この展開にもびっくりだけれど、鳥羽伏見の戦いから逃げたのは、幕府援助の見返りに薩摩の領土を要求していたフランス公使のロッシュから逃げたためだという慶喜のセリフに、我が家は??????炸裂。

こんなこと言わせていいのかな? フランスから文句が来ないかな? 確かにロッシュは江戸に逃げ帰った慶喜に再起を促しますが、薩摩を要求するなんて、あまりにもフィクションの度が過ぎる。

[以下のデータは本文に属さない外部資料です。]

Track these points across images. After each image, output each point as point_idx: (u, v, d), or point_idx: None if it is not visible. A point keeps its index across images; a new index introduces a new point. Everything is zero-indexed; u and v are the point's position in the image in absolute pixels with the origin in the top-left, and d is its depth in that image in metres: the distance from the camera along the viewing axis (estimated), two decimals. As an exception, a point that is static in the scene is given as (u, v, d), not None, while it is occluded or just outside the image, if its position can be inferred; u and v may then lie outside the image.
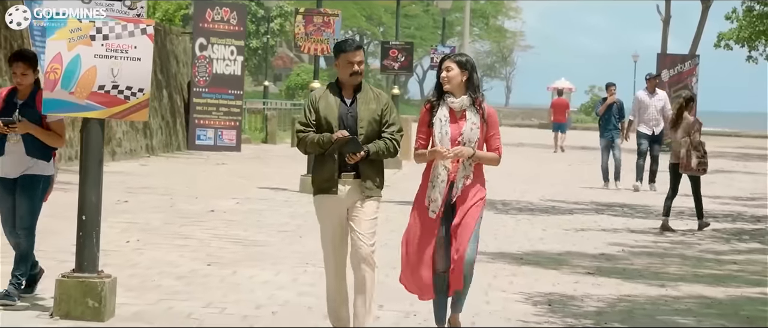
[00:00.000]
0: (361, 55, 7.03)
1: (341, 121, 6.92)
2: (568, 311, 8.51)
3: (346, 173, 6.94)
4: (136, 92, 7.67)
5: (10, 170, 7.82)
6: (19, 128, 7.69)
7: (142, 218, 12.99)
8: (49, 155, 7.92)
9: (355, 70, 6.96)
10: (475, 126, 6.97)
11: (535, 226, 13.87)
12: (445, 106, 7.02)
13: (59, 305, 7.51)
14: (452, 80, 7.02)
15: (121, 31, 7.64)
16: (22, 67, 7.81)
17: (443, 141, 6.96)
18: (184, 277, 9.35)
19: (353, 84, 7.00)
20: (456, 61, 7.05)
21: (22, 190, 7.81)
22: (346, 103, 6.99)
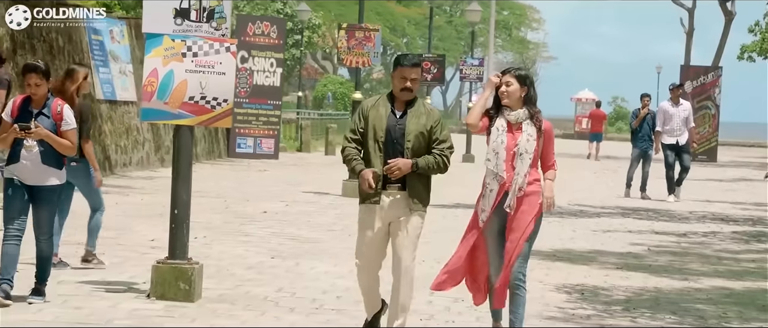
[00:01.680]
0: (418, 72, 7.08)
1: (389, 132, 7.00)
2: (599, 300, 9.52)
3: (391, 185, 7.00)
4: (221, 102, 8.75)
5: (26, 177, 8.04)
6: (35, 134, 7.92)
7: (203, 218, 14.06)
8: (61, 163, 8.16)
9: (407, 86, 7.03)
10: (532, 138, 7.09)
11: (564, 227, 14.88)
12: (503, 117, 7.16)
13: (155, 287, 8.57)
14: (511, 95, 7.16)
15: (208, 49, 8.71)
16: (35, 78, 8.02)
17: (499, 150, 7.11)
18: (253, 267, 10.42)
19: (404, 99, 7.07)
20: (516, 76, 7.18)
21: (42, 202, 8.09)
22: (395, 115, 7.06)
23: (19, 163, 7.99)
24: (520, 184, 7.08)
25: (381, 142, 6.98)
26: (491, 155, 7.15)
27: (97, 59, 19.94)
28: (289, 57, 54.76)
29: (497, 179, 7.10)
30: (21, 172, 8.01)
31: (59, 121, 8.04)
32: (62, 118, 8.07)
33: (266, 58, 27.27)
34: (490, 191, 7.11)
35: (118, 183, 18.42)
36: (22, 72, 8.17)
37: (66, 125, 8.08)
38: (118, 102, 20.84)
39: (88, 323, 7.59)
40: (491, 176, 7.12)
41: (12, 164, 8.02)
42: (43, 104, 8.06)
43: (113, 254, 10.70)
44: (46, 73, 8.07)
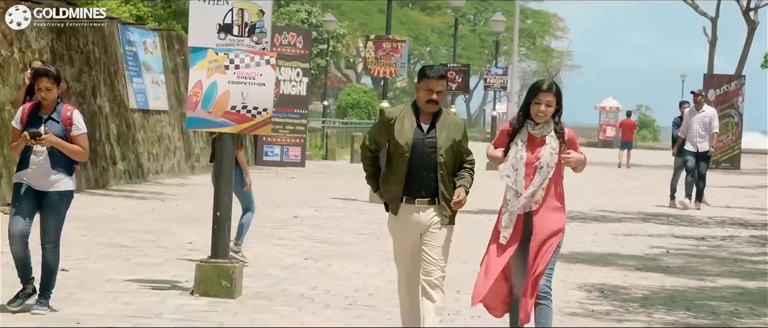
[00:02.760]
0: (444, 85, 6.95)
1: (416, 147, 6.88)
2: (618, 297, 10.01)
3: (420, 199, 6.93)
4: (261, 111, 9.29)
5: (36, 183, 7.92)
6: (45, 141, 7.77)
7: (236, 222, 14.61)
8: (72, 170, 8.03)
9: (433, 98, 6.90)
10: (554, 151, 6.94)
11: (586, 231, 15.35)
12: (526, 131, 7.00)
13: (198, 285, 9.11)
14: (548, 115, 6.98)
15: (250, 62, 9.26)
16: (46, 82, 7.88)
17: (518, 166, 6.94)
18: (287, 268, 10.96)
19: (430, 111, 6.95)
20: (555, 94, 6.99)
21: (50, 207, 7.96)
22: (422, 129, 6.93)
23: (29, 169, 7.88)
24: (538, 198, 6.92)
25: (407, 157, 6.87)
26: (510, 172, 7.00)
27: (131, 70, 20.57)
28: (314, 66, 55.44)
29: (517, 195, 6.95)
30: (30, 177, 7.90)
31: (69, 126, 7.92)
32: (72, 123, 7.95)
33: (293, 68, 27.86)
34: (513, 208, 6.97)
35: (152, 189, 19.02)
36: (33, 77, 8.12)
37: (76, 130, 7.96)
38: (151, 111, 21.47)
39: (139, 316, 8.12)
40: (511, 193, 6.97)
41: (22, 170, 7.92)
42: (53, 109, 7.93)
43: (155, 255, 11.26)
44: (57, 78, 7.95)
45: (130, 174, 19.87)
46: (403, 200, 6.93)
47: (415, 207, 6.92)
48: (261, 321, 8.23)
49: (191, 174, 22.99)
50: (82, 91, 18.08)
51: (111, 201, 16.58)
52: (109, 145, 18.98)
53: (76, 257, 10.73)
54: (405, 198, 6.93)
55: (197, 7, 9.34)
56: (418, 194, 6.91)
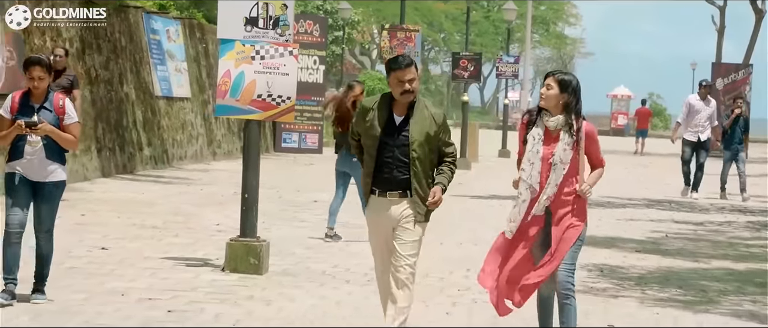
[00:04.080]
0: (413, 72, 6.74)
1: (386, 141, 6.73)
2: (616, 276, 10.77)
3: (391, 192, 6.78)
4: (285, 100, 10.06)
5: (31, 173, 7.82)
6: (41, 131, 7.69)
7: (260, 206, 15.40)
8: (64, 159, 7.97)
9: (407, 88, 6.71)
10: (568, 148, 6.77)
11: (591, 216, 15.92)
12: (541, 124, 6.86)
13: (229, 262, 9.90)
14: (549, 100, 6.82)
15: (274, 53, 10.03)
16: (39, 71, 7.76)
17: (534, 160, 6.79)
18: (310, 247, 11.75)
19: (406, 101, 6.76)
20: (558, 81, 6.84)
21: (45, 197, 7.87)
22: (394, 122, 6.76)
23: (23, 159, 7.78)
24: (550, 194, 6.78)
25: (376, 150, 6.75)
26: (526, 165, 6.85)
27: (155, 58, 21.38)
28: (329, 54, 56.16)
29: (530, 189, 6.81)
30: (25, 168, 7.80)
31: (62, 115, 7.84)
32: (65, 112, 7.87)
33: (309, 56, 28.62)
34: (523, 201, 6.84)
35: (177, 175, 19.86)
36: (24, 66, 7.94)
37: (69, 119, 7.88)
38: (174, 98, 22.28)
39: (176, 289, 8.91)
40: (524, 186, 6.83)
41: (15, 160, 7.82)
42: (45, 98, 7.85)
43: (185, 236, 12.06)
44: (49, 67, 7.85)
45: (156, 160, 20.71)
46: (376, 193, 6.81)
47: (387, 200, 6.78)
48: (287, 295, 9.00)
49: (213, 160, 23.85)
50: (110, 79, 18.89)
51: (139, 185, 17.42)
52: (135, 131, 19.81)
53: (113, 237, 11.54)
54: (378, 191, 6.80)
55: (226, 1, 10.08)
56: (389, 187, 6.76)
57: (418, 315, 8.31)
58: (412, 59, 6.98)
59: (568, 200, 6.83)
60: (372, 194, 6.84)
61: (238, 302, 8.52)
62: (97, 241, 11.17)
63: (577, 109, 6.83)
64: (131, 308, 8.07)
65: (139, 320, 7.65)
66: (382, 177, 6.78)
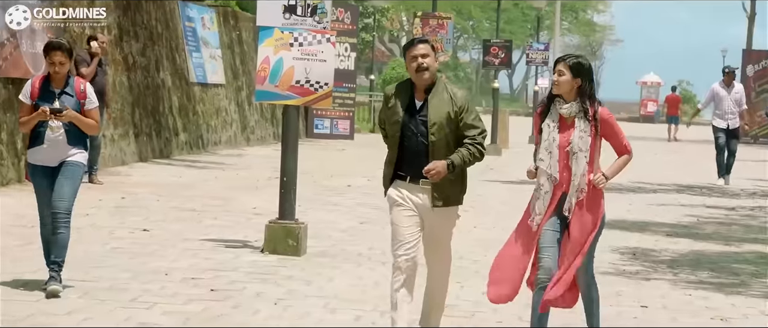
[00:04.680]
0: (426, 48, 6.52)
1: (408, 126, 6.48)
2: (648, 259, 10.93)
3: (424, 181, 6.48)
4: (323, 85, 10.27)
5: (50, 159, 7.73)
6: (65, 117, 7.62)
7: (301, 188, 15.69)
8: (86, 144, 7.87)
9: (421, 63, 6.45)
10: (585, 134, 6.52)
11: (622, 201, 16.25)
12: (555, 111, 6.63)
13: (268, 243, 10.13)
14: (562, 85, 6.58)
15: (312, 40, 10.23)
16: (59, 56, 7.65)
17: (551, 148, 6.56)
18: (345, 230, 11.97)
19: (423, 83, 6.50)
20: (570, 66, 6.57)
21: (66, 174, 7.70)
22: (415, 106, 6.52)
23: (44, 145, 7.69)
24: (579, 185, 6.54)
25: (398, 136, 6.49)
26: (544, 155, 6.60)
27: (191, 45, 21.66)
28: (360, 41, 56.35)
29: (551, 179, 6.57)
30: (46, 155, 7.71)
31: (83, 100, 7.77)
32: (86, 96, 7.80)
33: (341, 43, 28.81)
34: (545, 193, 6.59)
35: (212, 160, 20.16)
36: (45, 50, 7.81)
37: (90, 104, 7.81)
38: (209, 85, 22.57)
39: (218, 269, 9.16)
40: (545, 177, 6.59)
41: (36, 146, 7.72)
42: (65, 83, 7.76)
43: (224, 218, 12.31)
44: (69, 52, 7.76)
45: (191, 145, 21.00)
46: (407, 179, 6.53)
47: (415, 186, 6.51)
48: (326, 275, 9.22)
49: (247, 145, 24.13)
50: (147, 66, 19.18)
51: (176, 170, 17.71)
52: (171, 117, 20.10)
53: (154, 219, 11.81)
54: (409, 177, 6.52)
55: (265, -10, 10.30)
56: (415, 173, 6.47)
57: (453, 296, 8.53)
58: (425, 38, 6.88)
59: (588, 190, 6.56)
60: (400, 179, 6.55)
61: (278, 282, 8.75)
62: (138, 223, 11.43)
63: (591, 93, 6.59)
64: (176, 286, 8.32)
65: (184, 298, 7.89)
66: (407, 164, 6.53)
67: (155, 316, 7.28)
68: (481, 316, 7.81)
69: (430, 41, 6.76)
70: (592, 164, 6.58)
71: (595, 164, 6.60)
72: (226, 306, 7.72)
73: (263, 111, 26.53)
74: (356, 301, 8.20)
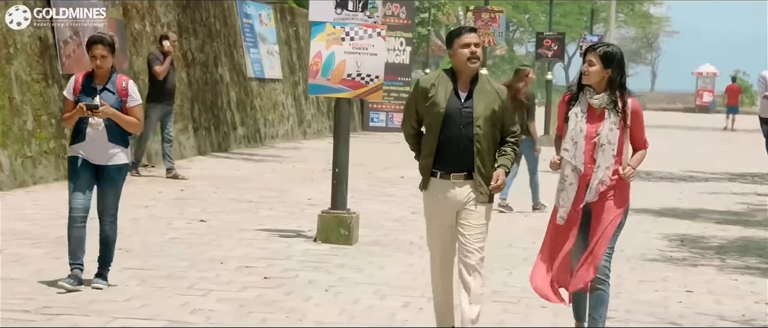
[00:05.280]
0: (477, 37, 6.37)
1: (451, 118, 6.28)
2: (696, 246, 11.06)
3: (456, 174, 6.33)
4: (374, 78, 10.52)
5: (94, 156, 7.66)
6: (102, 113, 7.52)
7: (350, 182, 15.95)
8: (127, 142, 7.79)
9: (474, 52, 6.29)
10: (615, 127, 6.35)
11: (673, 190, 16.35)
12: (584, 101, 6.42)
13: (320, 233, 10.41)
14: (592, 76, 6.38)
15: (363, 34, 10.48)
16: (101, 49, 7.54)
17: (578, 138, 6.36)
18: (397, 220, 12.22)
19: (471, 73, 6.32)
20: (601, 55, 6.36)
21: (110, 181, 7.69)
22: (459, 98, 6.32)
23: (86, 141, 7.62)
24: (602, 177, 6.35)
25: (440, 127, 6.29)
26: (569, 145, 6.40)
27: (248, 41, 22.06)
28: (415, 35, 56.53)
29: (576, 171, 6.38)
30: (87, 151, 7.63)
31: (125, 98, 7.65)
32: (128, 94, 7.67)
33: (396, 38, 29.11)
34: (570, 185, 6.41)
35: (269, 153, 20.53)
36: (87, 45, 7.71)
37: (132, 101, 7.70)
38: (266, 80, 22.96)
39: (272, 258, 9.45)
40: (569, 168, 6.40)
41: (77, 142, 7.67)
42: (108, 79, 7.66)
43: (279, 209, 12.62)
44: (111, 46, 7.63)
45: (249, 138, 21.40)
46: (438, 175, 6.35)
47: (450, 182, 6.33)
48: (377, 264, 9.47)
49: (303, 139, 24.51)
50: (205, 62, 19.58)
51: (234, 163, 18.10)
52: (229, 111, 20.50)
53: (211, 211, 12.15)
54: (440, 173, 6.34)
55: (317, -14, 10.57)
56: (453, 168, 6.31)
57: (500, 283, 8.75)
58: (475, 27, 6.89)
59: (612, 184, 6.38)
60: (433, 176, 6.37)
61: (330, 270, 9.01)
62: (196, 214, 11.78)
63: (621, 84, 6.38)
64: (231, 274, 8.61)
65: (239, 285, 8.18)
66: (445, 157, 6.31)
67: (211, 302, 7.56)
68: (526, 302, 8.00)
69: (477, 30, 6.67)
70: (620, 157, 6.41)
71: (623, 156, 6.43)
72: (279, 293, 7.99)
73: (319, 105, 26.89)
74: (406, 287, 8.43)
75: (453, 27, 71.91)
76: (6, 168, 12.75)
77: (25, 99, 13.13)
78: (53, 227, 7.77)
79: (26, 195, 12.45)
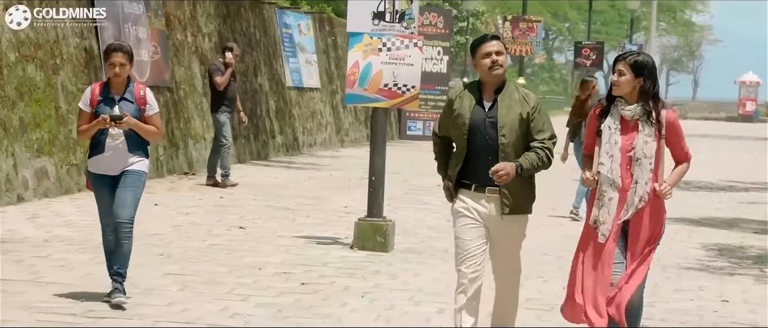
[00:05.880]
0: (499, 45, 6.19)
1: (476, 127, 6.11)
2: (734, 255, 11.06)
3: (491, 188, 6.10)
4: (410, 88, 10.63)
5: (111, 168, 7.43)
6: (125, 124, 7.29)
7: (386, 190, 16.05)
8: (147, 151, 7.57)
9: (495, 60, 6.11)
10: (650, 139, 6.07)
11: (712, 199, 16.32)
12: (616, 112, 6.16)
13: (357, 240, 10.52)
14: (622, 86, 6.12)
15: (400, 45, 10.60)
16: (120, 57, 7.31)
17: (613, 152, 6.10)
18: (433, 228, 12.31)
19: (495, 82, 6.15)
20: (631, 65, 6.11)
21: (127, 183, 7.40)
22: (483, 108, 6.15)
23: (105, 153, 7.39)
24: (641, 194, 6.09)
25: (466, 138, 6.12)
26: (605, 159, 6.15)
27: (287, 50, 22.25)
28: (453, 44, 56.62)
29: (614, 185, 6.11)
30: (106, 164, 7.42)
31: (143, 106, 7.44)
32: (146, 102, 7.45)
33: (434, 47, 29.21)
34: (609, 200, 6.13)
35: (307, 161, 20.70)
36: (105, 53, 7.49)
37: (151, 109, 7.47)
38: (305, 89, 23.14)
39: (308, 264, 9.57)
40: (607, 183, 6.13)
41: (96, 154, 7.43)
42: (124, 89, 7.44)
43: (316, 216, 12.75)
44: (130, 54, 7.42)
45: (287, 147, 21.58)
46: (472, 188, 6.16)
47: (480, 195, 6.13)
48: (412, 270, 9.56)
49: (341, 147, 24.66)
50: (245, 71, 19.78)
51: (272, 170, 18.27)
52: (269, 120, 20.69)
53: (250, 217, 12.30)
54: (474, 186, 6.15)
55: (355, -3, 10.70)
56: (482, 179, 6.10)
57: (535, 290, 8.81)
58: (498, 34, 6.59)
59: (649, 199, 6.12)
60: (466, 188, 6.18)
61: (365, 277, 9.11)
62: (235, 221, 11.93)
63: (654, 93, 6.12)
64: (269, 279, 8.74)
65: (277, 291, 8.31)
66: (473, 169, 6.14)
67: (249, 307, 7.68)
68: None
69: (500, 37, 6.46)
70: (657, 171, 6.14)
71: (660, 170, 6.17)
72: (315, 299, 8.10)
73: (357, 114, 27.03)
74: (441, 294, 8.51)
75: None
76: (52, 176, 12.98)
77: (70, 108, 13.35)
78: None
79: (71, 202, 12.68)
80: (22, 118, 12.53)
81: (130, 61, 7.38)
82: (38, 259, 9.06)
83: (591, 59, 26.85)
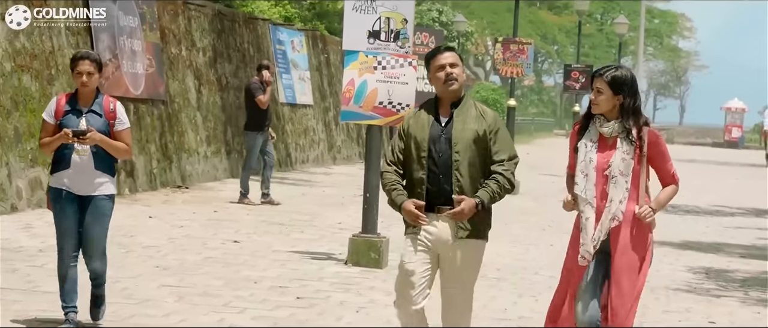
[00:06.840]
0: (454, 57, 5.79)
1: (433, 144, 5.70)
2: (720, 278, 11.23)
3: (443, 207, 5.67)
4: (405, 106, 10.78)
5: (77, 186, 6.89)
6: (89, 140, 6.77)
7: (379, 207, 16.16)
8: (114, 170, 7.05)
9: (449, 73, 5.71)
10: (628, 157, 5.75)
11: (699, 223, 16.50)
12: (595, 129, 5.87)
13: (351, 256, 10.65)
14: (601, 105, 5.82)
15: (395, 64, 10.75)
16: (88, 64, 6.84)
17: (587, 170, 5.81)
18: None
19: (451, 97, 5.76)
20: (608, 82, 5.77)
21: (95, 214, 6.90)
22: (439, 123, 5.76)
23: (69, 169, 6.86)
24: (615, 212, 5.78)
25: (424, 159, 5.71)
26: (580, 178, 5.87)
27: (281, 66, 22.41)
28: (443, 64, 56.59)
29: (590, 205, 5.82)
30: (72, 180, 6.87)
31: (113, 120, 6.92)
32: (116, 116, 6.93)
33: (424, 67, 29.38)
34: (587, 220, 5.84)
35: (301, 177, 20.82)
36: (71, 61, 7.01)
37: (120, 124, 6.95)
38: (298, 105, 23.29)
39: (304, 279, 9.69)
40: (584, 203, 5.85)
41: (60, 170, 6.90)
42: (92, 101, 6.93)
43: (310, 232, 12.87)
44: (98, 63, 6.94)
45: (280, 162, 21.69)
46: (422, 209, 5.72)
47: (432, 215, 5.71)
48: (405, 286, 9.69)
49: (333, 164, 24.81)
50: (239, 86, 19.90)
51: (264, 186, 18.35)
52: (261, 136, 20.81)
53: (245, 232, 12.42)
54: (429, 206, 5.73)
55: (351, 16, 10.84)
56: (437, 201, 5.70)
57: (526, 308, 8.95)
58: (453, 47, 6.20)
59: (633, 222, 5.82)
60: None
61: (360, 292, 9.23)
62: (229, 235, 12.04)
63: (634, 110, 5.80)
64: (264, 293, 8.85)
65: (273, 304, 8.42)
66: (428, 189, 5.72)
67: (246, 320, 7.80)
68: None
69: (455, 49, 6.03)
70: (636, 191, 5.82)
71: (641, 191, 5.83)
72: (311, 313, 8.22)
73: (349, 131, 27.19)
74: (434, 310, 8.61)
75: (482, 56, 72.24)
76: (44, 185, 13.07)
77: (65, 119, 13.44)
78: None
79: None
80: (17, 128, 12.64)
81: (99, 70, 6.91)
82: (33, 268, 9.16)
83: (580, 82, 27.11)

第一フランスが、薩摩をもらうメリットなんか全然ないと思うのです。そんなの、視聴者の多くもわかっていると思うけれど、磯田道史先生をはじめ、歴史考証の先生方が3人もいるのに、これは一体どういうこと??

慶喜が逃げたのは、水戸藩で受けた尊王教育が徹底していたからでは? どうしてその話にはならなかったのかな?

結局、慶喜も天璋院も西郷と仲良く和解して、円満にドラマから退場させるのでしょうか。

疑問5 一番苦労したのは西郷隆盛

と、勝海舟のセリフにありましたが、個人的にはよくわかりません。

確かに幕府軍と新政府軍との間で大変だったと思いますが、彼以外にもたくさんの人たちが(勝海舟や山岡鉄舟以外にも)、とても苦労していたはず。

疑問6 龍馬の目指した国をつくる

これも勝海舟のセリフですが、龍馬の目指す国と、西郷の目指す国は、同じだったのかな?

徳川慶喜への対応だけでなく、やはり2人の目指す道(乗る船)は違っていたと思います。

やたらにおでこを強調した大村益次郎の登場シーンと言い、なんだか最近、描いてほしいポイントがずれているような気がしています。

ドラマと事実の歴史は違うのですが、必要最低限の真実は抑えてほしいし、薩摩弁にこだわるのと同じくらい、勝海舟の言葉やほかの人々のセリフ、立ち居振る舞いにも配慮してほしいなと思いました。

これからの明治編、どうなっていくのかな。